Moooment mal! Ich möchte mich nicht mit falschen Federn schmücken. Diese Frucht sieht mir zwar extrem ähnlich, aber wir sind nicht verwandt. Es handelt sich um eine Steinfrucht, die zur Familie der Malpighiengewächse gehört. Ich weiß, dass ihr Europäer total abfahrt auf diese Acerolas, weil die Vitamin C ohne Ende enthalten, aber den Anbau könnt ihr vergessen. Die gedeihen nur in feuchtem, subtropischem Klima! 

Sind die Piemont-Kirschen, die für »Mon Chéri« verwendet werden, eine besondere Sorte?
In Anbetracht der amüsanten Geschichte, die sich in »Mon Chéri«-Kirschen verbirgt: Ja! Eine Kirschsorte mit diesem Namen gibt es nämlich gar nicht. Piemont ist die Region, aus der die Hersteller-Familie Ferrero stammt. Und jetzt kommt’s: Trotz des Namens kommen die »Mon Chéri«-Kirschen nicht etwa aus Italien. Sondern von dort, wo ­Ferrero gute Ware bekommt, etwa aus Polen, Chile oder Deutschland. 

Wir haben noch gar nicht über die Schwarzwälder Kirschtorte gesprochen, die im vergangenen Jahr ihren 100. Geburtstag feierte.
Ein stolzes Jubiläum! Fragt man weltweit nach typisch deutschen Spezialitäten, dann würde ich als Torte bestimmt oft genannt werden. Wussten Sie, dass die wahre Herkunft umstritten ist?
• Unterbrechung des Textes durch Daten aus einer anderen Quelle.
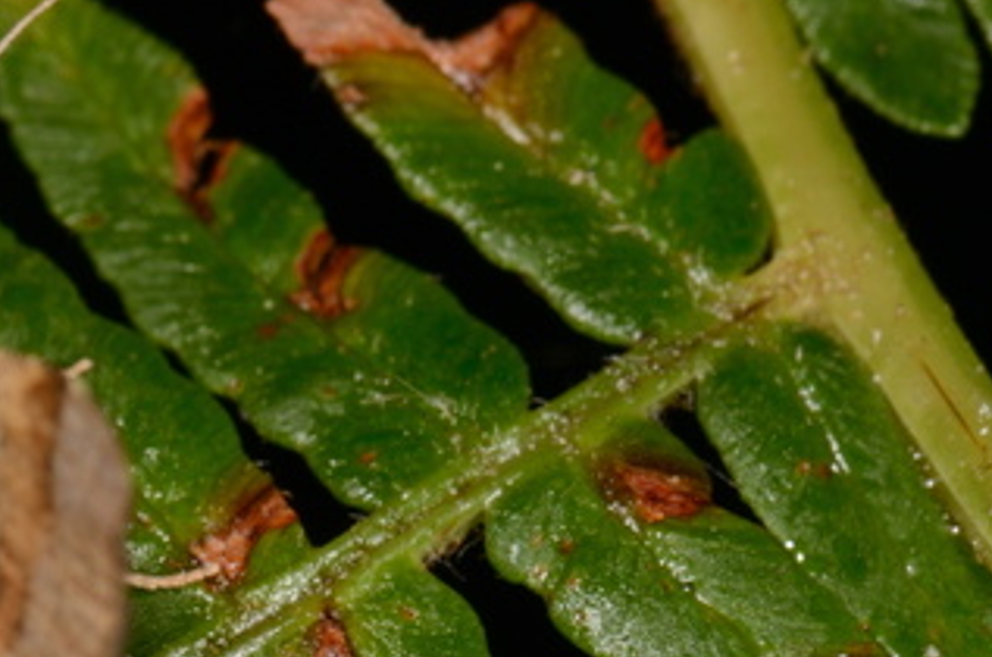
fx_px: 8752
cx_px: -169
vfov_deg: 4.3
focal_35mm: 318
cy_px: 522
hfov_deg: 6.5
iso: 100
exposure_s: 1/60
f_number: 25
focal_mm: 85
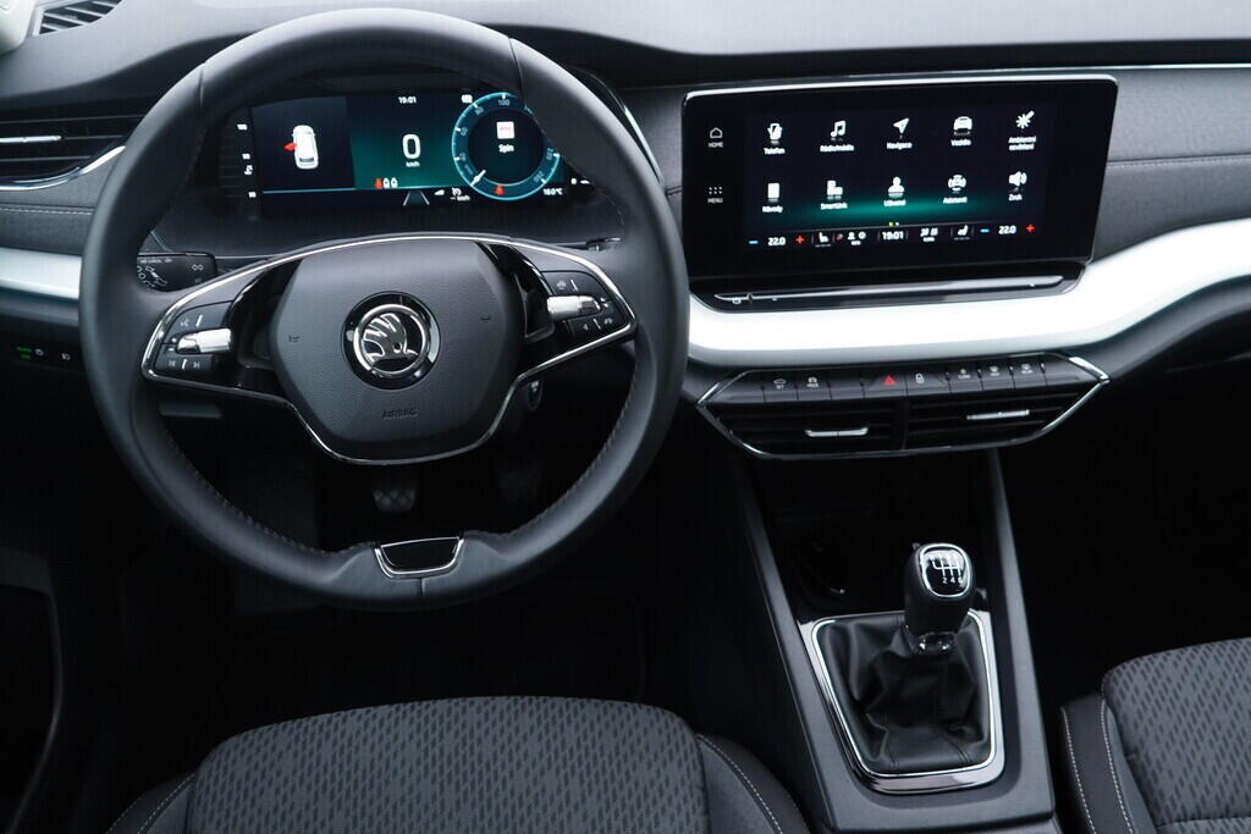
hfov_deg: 53.1
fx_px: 1251
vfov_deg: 36.9
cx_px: 626
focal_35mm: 36
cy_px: 417
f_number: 2.8
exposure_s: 1/40
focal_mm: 24
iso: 320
Nein. Bitte klären Sie uns auf!
Ob meine Torte wirklich aus dem Schwarzwald stammt, ­konnte nie bewiesen werden. Einige Schlaumeier meinen, dass die ­Optik der dortigen Frauentracht ähnelt: Die Blusen sind weiß wie die Schlagsahne, die Kleider dunkel wie die Schokoladenstreusel, und der Bollenhut besteht aus roten Kugeln – die fast so schön sind wie ich.

Kirsche, wir danken Ihnen für das Gespräch.